The last time The Open took place at St Andrews, there was certainly no shortage of drama.
A week that began with Jordan Spieth pursuing an unprecedented calendar year Grand Slam ended with the young Texan missing out by a single shot on a three-way play-off that was won by Zach Johnson.
Other highlights at the Old Course included a stunning performance from amateur Paul Dunne, who sensationally held a share of the lead with 18 holes to play, and emotional farewells to two Open legends in Tom Watson and Sir Nick Faldo.
Yet in the middle of this fantastic sporting spectacle, there was also one day that brought little other than immense frustration for players, fans and everybody connected with the Championship.
On Saturday 18 July 2015, strong winds wreaked havoc at The 144th Open.
There had already been a delay to play on Friday, when heavy rain briefly flooded parts of the course and forced a suspension of just over three hours.
As a result, Championship leader Dustin Johnson was among a host of players who headed out at 7am the next day with a handful of second-round holes to complete.
But remarkably, Johnson would not manage that task until just after 7pm. A day that was meant to feature more golf than originally scheduled ended up featuring hardly any action at all.
Wind speeds were high when the sun came up over the Old Course, a venue naturally exposed to the elements. Recognising the potential for problems, R&A officials spent an hour at the far end of the course before play started and considered it to be playable, with balls crucially holding still on the greens.
A decision was taken to start at 7am as originally scheduled, with R&A Chief Executive Peter Dawson stating: “It was playable and one has to start play if the course is playable. It would have been unfair to the rest of the field, in those circumstances, not to start, so we chose to start.”
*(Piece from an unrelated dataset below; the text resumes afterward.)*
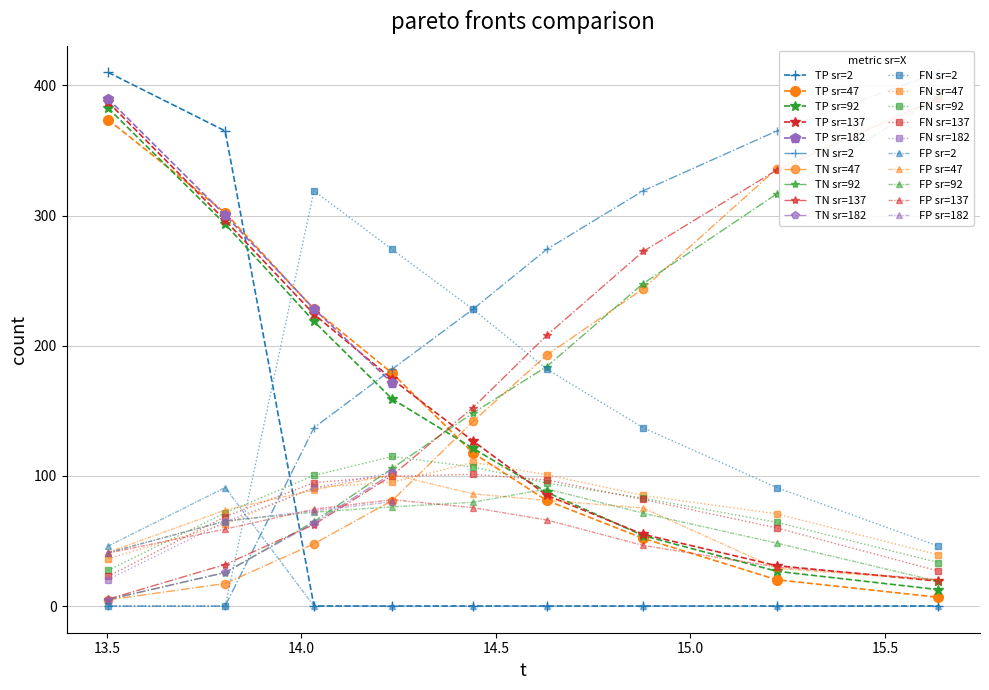

True or false: TP sr=2 and FN sr=137 cross at least once.

True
Unfortunately, that decision was swiftly followed by a further increase in the strength of the gusts. When play did get under way, it soon became apparent that several players were having issues with balls moving on greens. After just 32 minutes, the Championship was once again suspended.
“The wind increased,” explained Dawson. “Had the wind been as strong at quarter to seven as it was at quarter past, we wouldn’t have started.”
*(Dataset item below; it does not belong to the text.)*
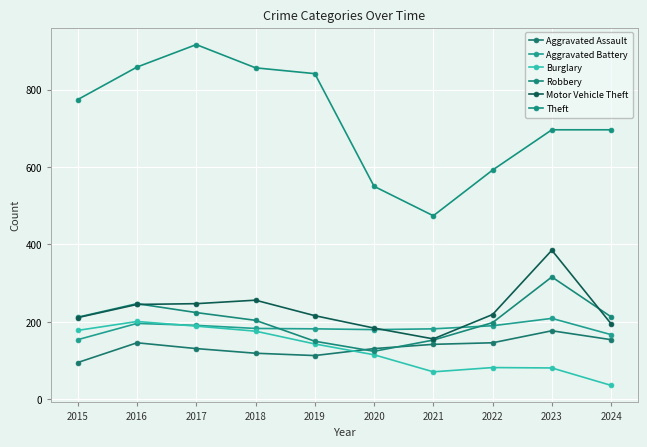

Between 2015 and 2022, which series saw the biggest shift?

Theft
As one of the players who was forced to contend with the morning gusts, Spieth was initially frustrated, but he later acknowledged there was little that could have been done to prevent the difficulties he and several others endured.
“I think it was just a tricky situation,” said Spieth. “And it was unfortunate for The R&A because I believe that there was nothing they could do differently.”
Spieth was at least able to avoid dropping any shots on the two holes he played in the morning. On the par-5 14th, playing partner Dustin Johnson saw a chip end up further away from the hole than it had started, in bizarre circumstances.
“I remember hitting a chip shot. I actually hit a pretty good chip but the wind was blowing so hard it actually pushed it down and it caught the top of the ridge,” explained Johnson.
“I went to mark it. I literally got, I don’t know, an inch from putting my coin down and the wind blew my ball and blew it all the way down off the green. I ended up making bogey when I was right in front of the green in two.”
Louis Oosthuizen, the Champion on The Open’s previous visit to St Andrews, experienced a similar – albeit less dramatic – issue at the 13th, as what looked set to be a three-foot putt for par turned into an eight-footer due to his ball moving before it could be marked.
If that was not strange enough, Oosthuizen then had to wait more than 10 hours before he could attempt to convert from eight feet, with the suspension in play ultimately stretching until 6pm as the winds refused to relent.
To his immense credit, the South African saved his par and left the green smiling, while Johnson retained the lead of the Championship when the time finally came for him to complete his second round.
Yet the lengthy delay understandably led to the third and fourth rounds each being pushed back a day. For only the second time in The Open’s illustrious history, the Championship would finish on a Monday.
After finally completing his 36th hole on Saturday evening, Johnson perhaps summed up a confusing 24 hours best of all.
“I don’t even know what day it is,” said the American. “But I came out tonight and finished strong.”